Cape Town – The office of the auditor general may in future have the powers to refer entities with poor audit outcomes or which flout supply chain management regulations to an investigating authority. 

Auditor general Kimi Makwetu in his address to the Cape Town Press Club on Tuesday, said he proposed a review of his office’s powers to Parliament whereby transgressors of supply chain management processes and entities which receive disclaimers may be handed over to an entity such as the Public Protector for further investigation. 

READ: Irregular govt spend balloons to over R46bn 

He said the office of the auditor general should not become involved in investigations and remedial action, as this could dilute the independence of the institution. 

Makwetu said alarm was raised in November 2016 when his office identified irregular expenditure of R46.6bn in the Public Finance Management report. 

“The chair of the standing committee on the auditor general said there is a growing trend of irregular financial management activity with no consequences and asked us to come up with recommendations on how our powers can be reviewed.” 
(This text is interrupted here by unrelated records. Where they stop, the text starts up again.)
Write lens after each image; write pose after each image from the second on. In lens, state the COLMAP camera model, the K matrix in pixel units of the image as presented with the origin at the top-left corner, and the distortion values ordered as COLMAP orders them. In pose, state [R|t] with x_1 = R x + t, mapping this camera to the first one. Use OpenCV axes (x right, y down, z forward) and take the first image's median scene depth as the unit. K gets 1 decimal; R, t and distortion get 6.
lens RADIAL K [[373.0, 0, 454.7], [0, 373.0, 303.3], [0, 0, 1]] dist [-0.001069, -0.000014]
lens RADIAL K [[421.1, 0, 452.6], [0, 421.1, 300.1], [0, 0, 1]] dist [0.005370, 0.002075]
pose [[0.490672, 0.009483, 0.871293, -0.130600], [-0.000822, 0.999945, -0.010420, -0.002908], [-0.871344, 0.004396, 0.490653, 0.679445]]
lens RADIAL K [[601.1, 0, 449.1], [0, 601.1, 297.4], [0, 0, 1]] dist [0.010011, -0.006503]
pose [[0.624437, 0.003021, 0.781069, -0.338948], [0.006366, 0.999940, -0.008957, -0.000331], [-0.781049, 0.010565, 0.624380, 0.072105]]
The suggestions made to Parliament received the “thumbs-up,” Makwetu said, which boils down to have the power to refer certain matters where there are indications of financial manipulation of systems to an investigating agency.

Such investigating agencies have the powers to recommend remedial action once they’ve made findings, which are binding unless it is contested in a court of law, Makwetu said. 
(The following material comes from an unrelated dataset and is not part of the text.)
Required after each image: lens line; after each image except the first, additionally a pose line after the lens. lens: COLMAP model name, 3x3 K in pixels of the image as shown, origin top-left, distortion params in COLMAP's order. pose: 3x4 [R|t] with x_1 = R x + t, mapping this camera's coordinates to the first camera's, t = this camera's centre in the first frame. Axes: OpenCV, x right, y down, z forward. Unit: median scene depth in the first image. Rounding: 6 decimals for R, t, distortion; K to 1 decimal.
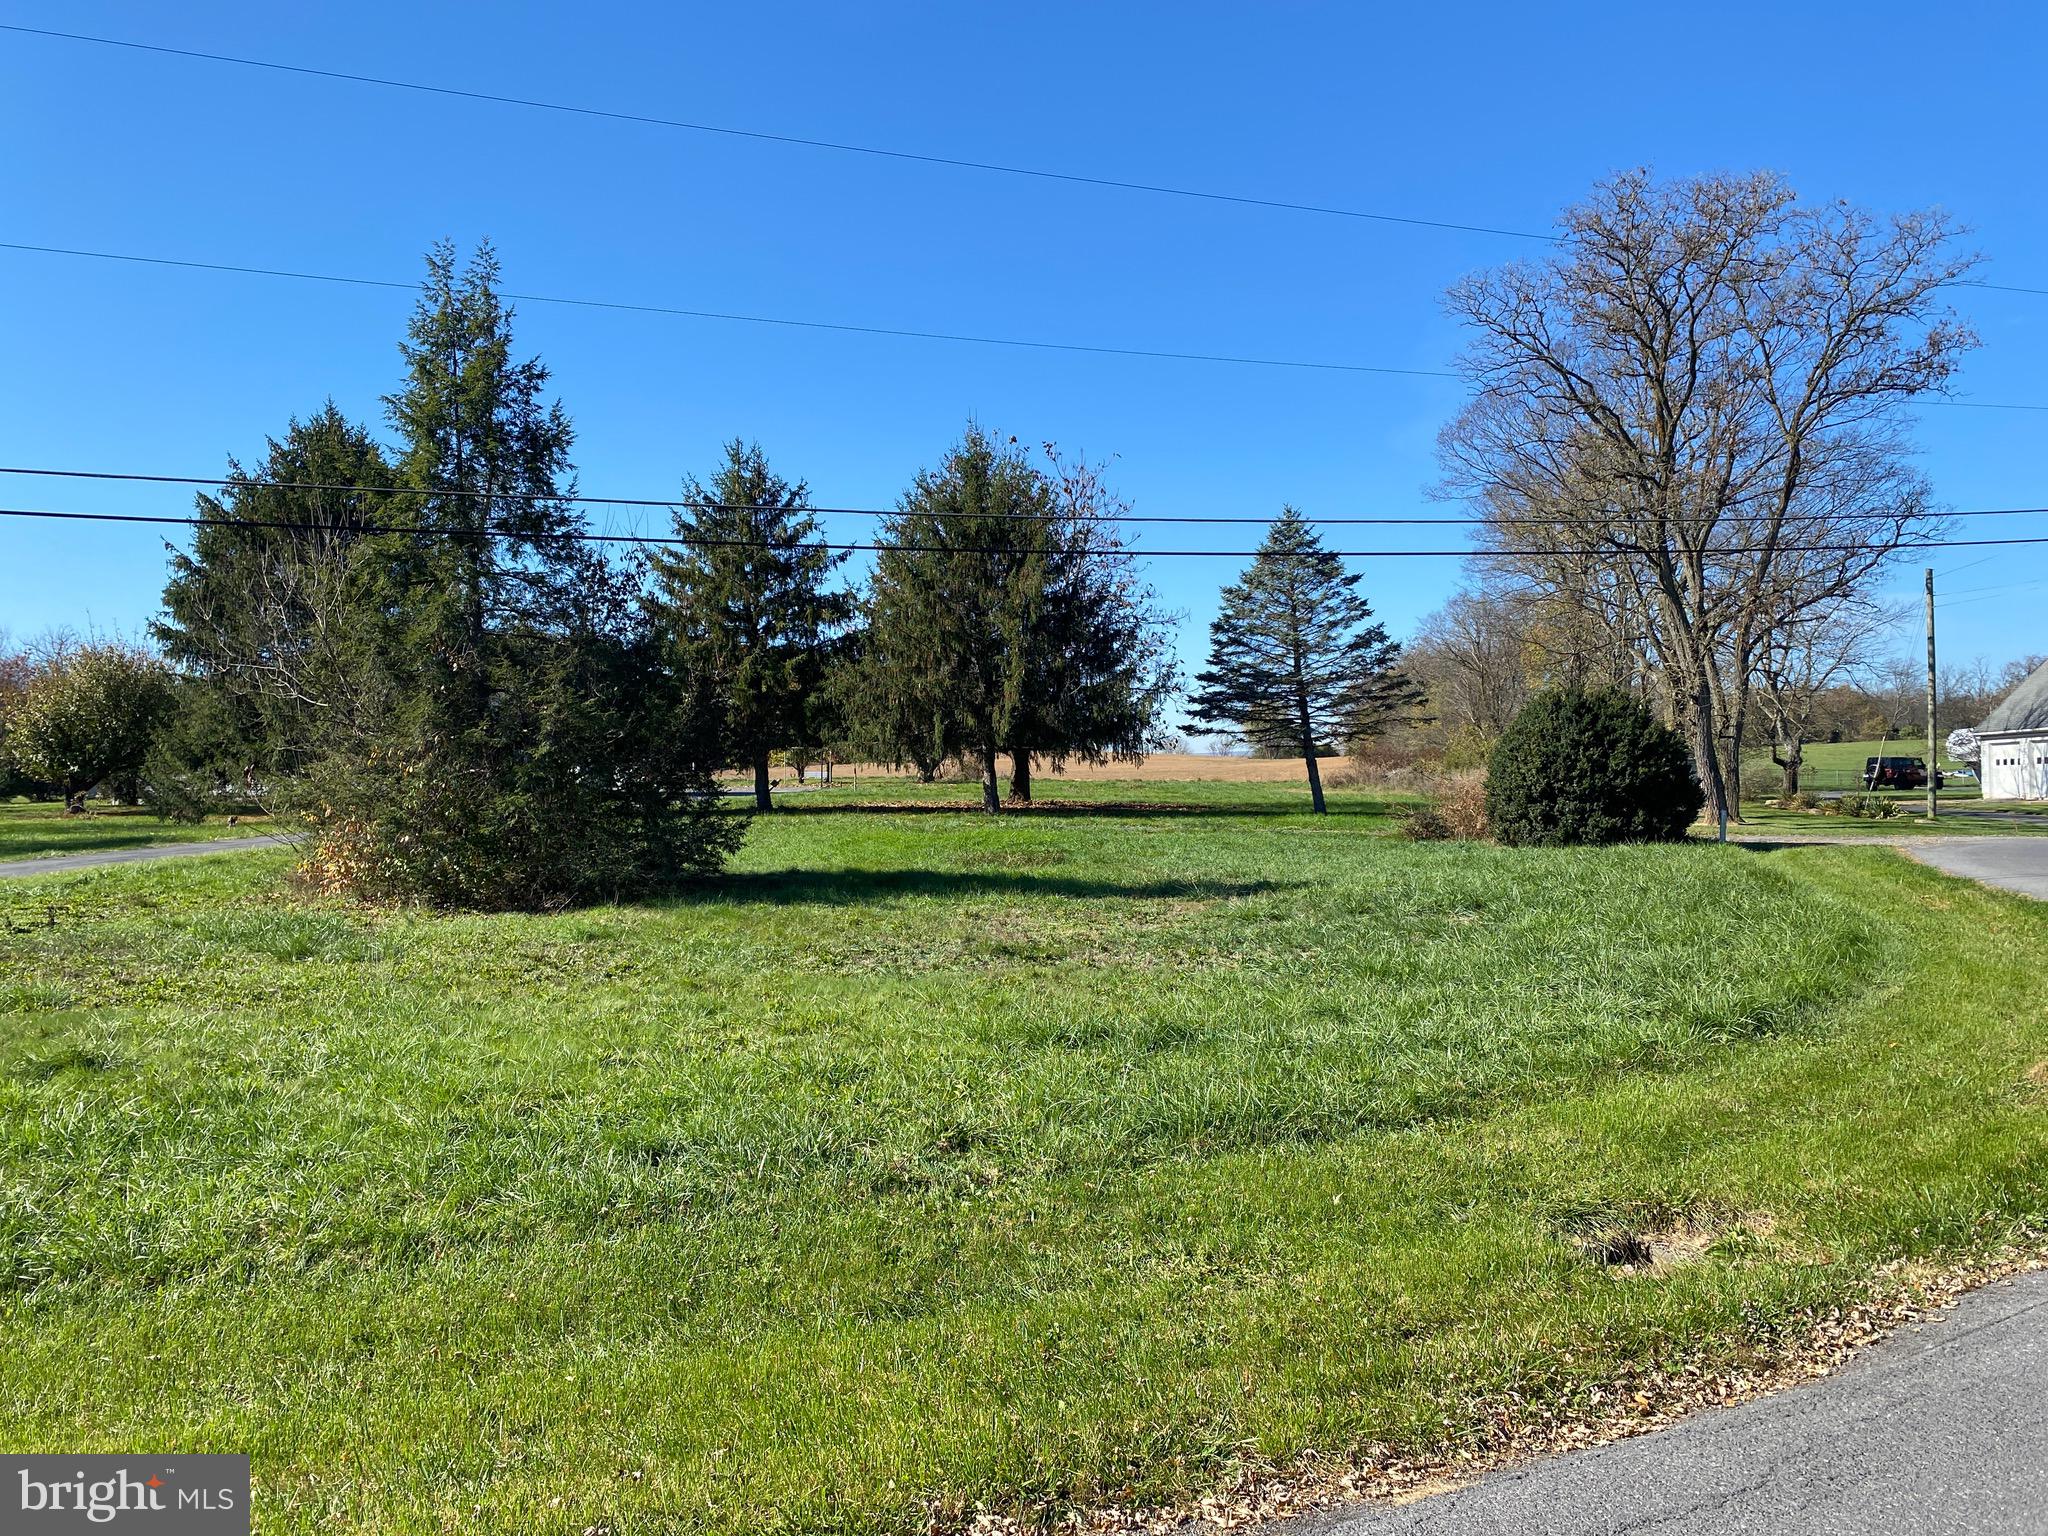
lens RADIAL K [[1551.0, 0, 1024.3], [0, 1551.0, 804.6], [0, 0, 1]] dist [0.024515, -0.004629]
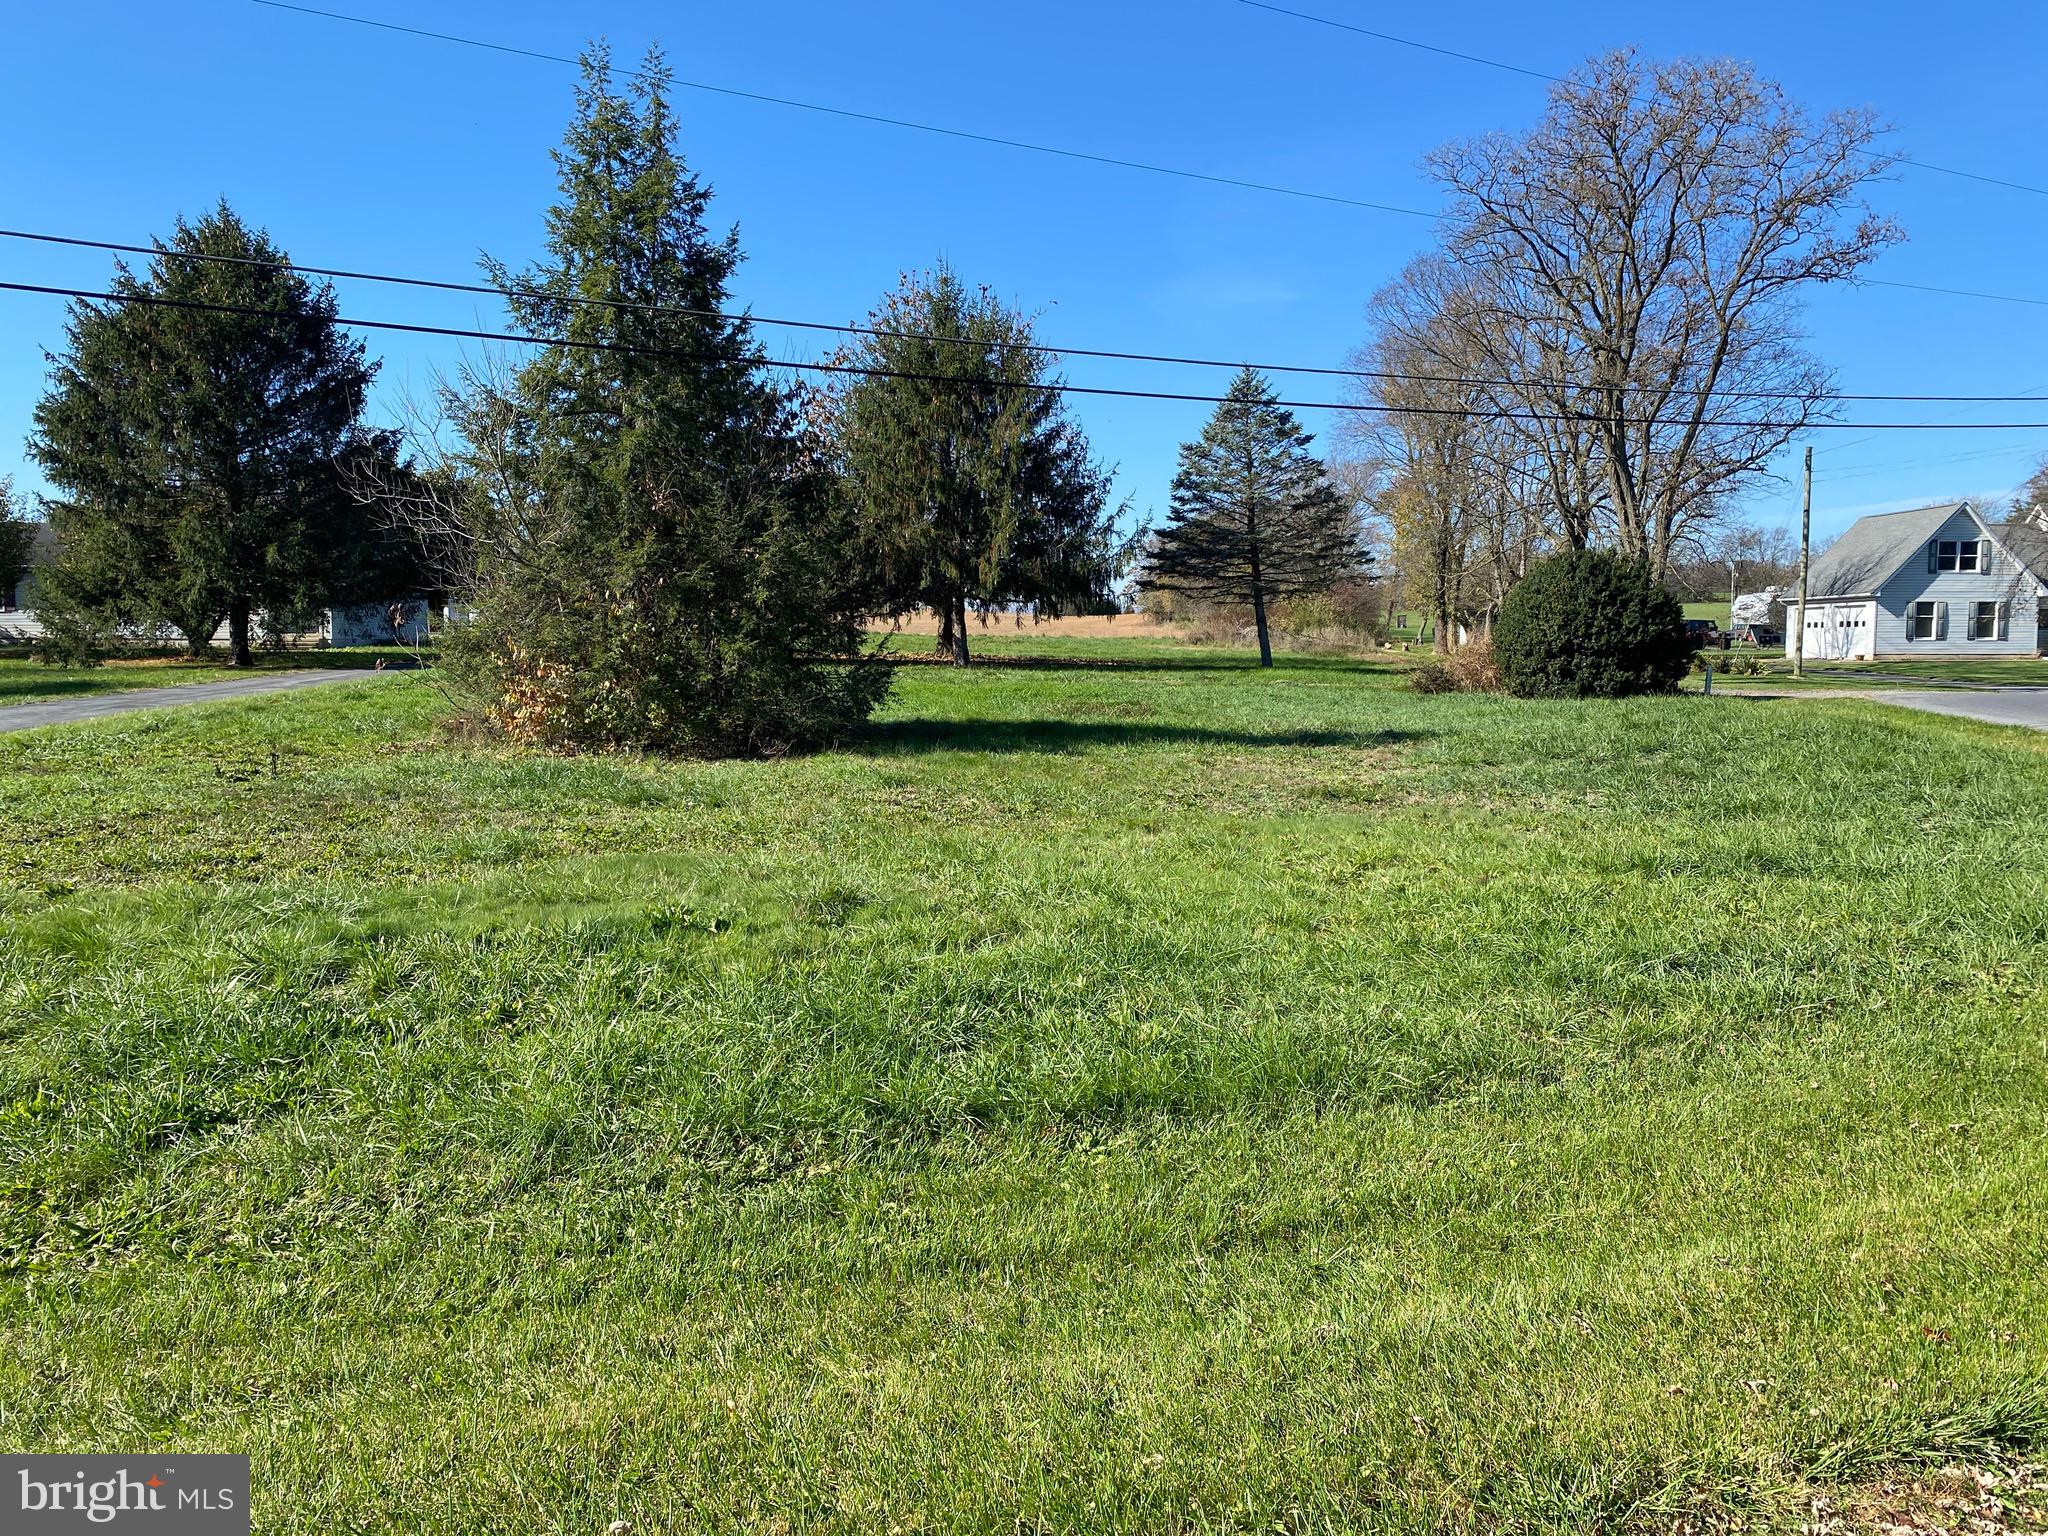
lens RADIAL K [[1551.0, 0, 1024.3], [0, 1551.0, 804.6], [0, 0, 1]] dist [0.024515, -0.004629]
pose [[0.984047, -0.009575, 0.177652, -0.173357], [-0.006813, 0.995790, 0.091409, 0.003170], [-0.177779, -0.091161, 0.979839, 0.002161]]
“The idea is for entities to know there will be something that ‘bites’ at the end of an audit.” 

READ: Govt departments dig in their heels at audit outcomes 

In addition, the auditor general’s office is also considering penalties, such as a surcharge for those who don’t adhere to supply chain management regulations. 

He explains: “Say for example someone is responsible for buying bottled water and National Treasury prescribed that the bottle must cost between R10 and R15. But if the buyer bypass the supply chain system and buys the bottle for R40, he or she then becomes responsible for the difference between the R40 and R15.” 

Makwetu said the ideal outcome for him following his engagement with Parliament would be to have an instrument in place that can restore the integrity of financial systems in government. 

“It’s about shifting behaviour. In any organisation there are 10% of people who never get involved in tempting issues, while another 10% will take the matchbox even if there are no matchsticks in it. The remaining 80% will consider it (doing something untoward), as they know the benefits derived are huge and the punishment is low. If this 80% knows there are serious consequences they’ll think twice before engaging in such behaviour,” Makwetu said. 

Concern over municipalities

Makwetu said his office will release the outcomes of municipal audits on Wednesday June 21. He raised concern over the fact that municipalities continue to trade despite the fact that their revenues have been taken over by expenditure commitments and that costs or expenditure are not going towards assets for service delivery. 

READ: Financial health of municipalities a big worry 

“Revenue generation and collection are also serious problems which make it difficult for them to continue to operate. If revenue and finance are not adequately controlled the prospect for generating revenue are shrinking by the day,” Makwetu said.